Arlene: ‘Weird and wonderful.’ Quote from a published author and editor who taught a writing class five years past.

Cate: Do you have a writing routine?
Arlene: Whenever people will leave me alone and I can keep my eyes open.

Cate: What’s the most challenging aspect of writing? Most rewarding?
Arlene: The drudgery of forcing the words out, getting past the boredom of polish after polish. The most rewarding would be that first draft done, pages filled. That’s the hardest for me.

Cate: What’s the most interesting comment you have received about your books?
Arlene: That my quirky voice comes across clearly. I lose myself in the point of view of the character, human or non, and if I can make someone care about a wolf, plant, photon of light, how cool is that?

Cate: Extremely. Your love of your characters definitely comes across to readers.
So who are some of your favorite authors and books? What are you reading now?
Arlene: Harlan Corban. Kurt Vonnegut. Frank Herbert. Tolkein. Bill Patterson (Calvin and Hobbes)…the list goes on and on. Right now I’m reading a work in progress by an exceptional published author in my writing group.

Cate: What impact do electronic readers create on the bottom line for authors? Or in people/the environment in general?
Arlene: My mom was diagnosed with cancer recently including some vision problems. The Kindle is awesome, with its read outloud feature. The benefit to the environment is a no brainer, and for authors it seems a sweet way to get out there with the publisher not having to spend a fortune to do so.

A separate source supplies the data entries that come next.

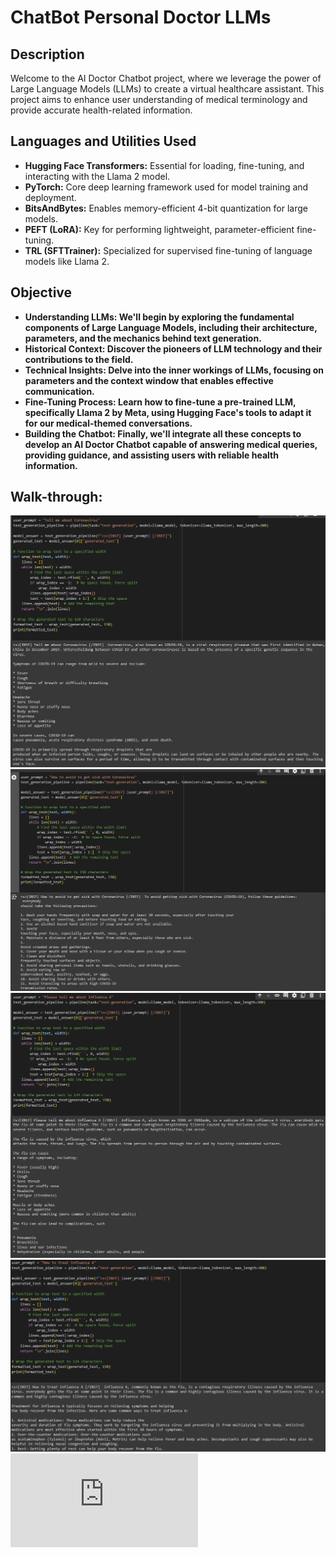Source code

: # ChatBot Personal Doctor LLMs

## Description

Welcome to the AI Doctor Chatbot project, where we leverage the power of Large Language Models (LLMs) to create a virtual healthcare assistant. This project aims to enhance user understanding of medical terminology and provide accurate health-related information.

## Languages and Utilities Used

- **Hugging Face Transformers:** Essential for loading, fine-tuning, and interacting with the Llama 2 model.
- **PyTorch:** Core deep learning framework used for model training and deployment.
- **BitsAndBytes:** Enables memory-efficient 4-bit quantization for large models.
- **PEFT (LoRA):** Key for performing lightweight, parameter-efficient fine-tuning.
- **TRL (SFTTrainer):** Specialized for supervised fine-tuning of language models like Llama 2.

## Objective

- **Understanding LLMs: We'll begin by exploring the fundamental components of Large Language Models, including their architecture, parameters, and the mechanics behind text generation.**
- **Historical Context: Discover the pioneers of LLM technology and their contributions to the field.**
- **Technical Insights: Delve into the inner workings of LLMs, focusing on parameters and the context window that enables effective communication.**
- **Fine-Tuning Process: Learn how to fine-tune a pre-trained LLM, specifically Llama 2 by Meta, using Hugging Face's tools to adapt it for our medical-themed conversations.**
- **Building the Chatbot: Finally, we'll integrate all these concepts to develop an AI Doctor Chatbot capable of answering medical queries, providing guidance, and assisting users with reliable health information.**
  

## Walk-through:
 ![First try](https://github.com/Vlad774/ChatBot---Personal-Doctor-LLMs-/blob/main/Coronavirus.png) 
 ![First try](https://github.com/Vlad774/ChatBot---Personal-Doctor-LLMs-/blob/main/Coronavirus_avoid.png) 
 ![First try](https://github.com/Vlad774/ChatBot---Personal-Doctor-LLMs-/blob/main/Influenza%20A.png)
 ![First try](https://github.com/Vlad774/ChatBot---Personal-Doctor-LLMs-/blob/main/Influenza%20A%20treatment.png)
 ![CODE](https://github.com/Vlad774/ChatBot---Personal-Doctor-LLMs-/blob/main/Fine-Tuning%20LLMs%20with%20Hugging%20Face.txt)

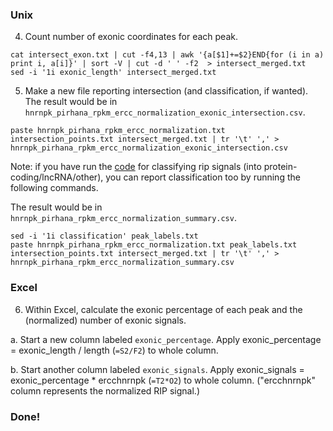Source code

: ### Unix

4. Count number of exonic coordinates for each peak.
```
cat intersect_exon.txt | cut -f4,13 | awk '{a[$1]+=$2}END{for (i in a) print i, a[i]}' | sort -V | cut -d ' ' -f2  > intersect_merged.txt
sed -i '1i exonic_length' intersect_merged.txt
```
5. Make a new file reporting intersection (and classification, if wanted). The result would be in `hnrnpk_pirhana_rpkm_ercc_normalization_exonic_intersection.csv`.
```
paste hnrnpk_pirhana_rpkm_ercc_normalization.txt intersection_points.txt intersect_merged.txt | tr '\t' ',' > hnrnpk_pirhana_rpkm_ercc_normalization_exonic_intersection.csv
```
Note: if you have run the [code](https://github.com/zhiyuezhang7/tsc_lncRNA_project/tree/main/210701_classify_rip_signals) for classifying rip signals (into protein-coding/lncRNA/other), you can report classification too by running the following commands.

The result would be in `hnrnpk_pirhana_rpkm_ercc_normalization_summary.csv`.
```
sed -i '1i classification' peak_labels.txt
paste hnrnpk_pirhana_rpkm_ercc_normalization.txt peak_labels.txt intersection_points.txt intersect_merged.txt | tr '\t' ',' > hnrnpk_pirhana_rpkm_ercc_normalization_summary.csv
```
### Excel
6. Within Excel, calculate the exonic percentage of each peak and the (normalized) number of exonic signals.

a. Start a new column labeled `exonic_percentage`. Apply exonic_percentage = exonic_length / length (`=S2/F2`) to whole column.

b. Start another column labeled `exonic_signals`. Apply exonic_signals = exonic_percentage * ercchnrnpk (`=T2*O2`) to whole column. ("ercchnrnpk" column represents the normalized RIP signal.)

### Done!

Cate: I’m so sorry to hear about your mom. Glad she was able to get one of the Kindles with audio before they stopped selling them.
Where can readers find you on the web?
Arlene: I sob, am on a blog with three amazing authors http://takeittothestars.blogspot.com/ and I don’t contribute much at all. I need to get a blog of my own in the works. I’m also on twitter, tweeted twice, but forgot my password and am too lazy to figure out what it was.

Cate: I’m not much of a tweeter either, but I’ll follow you if I find you.
I’m so glad you could be my guest, Arlene. Best of luck with Love Grows Wild in the Dark!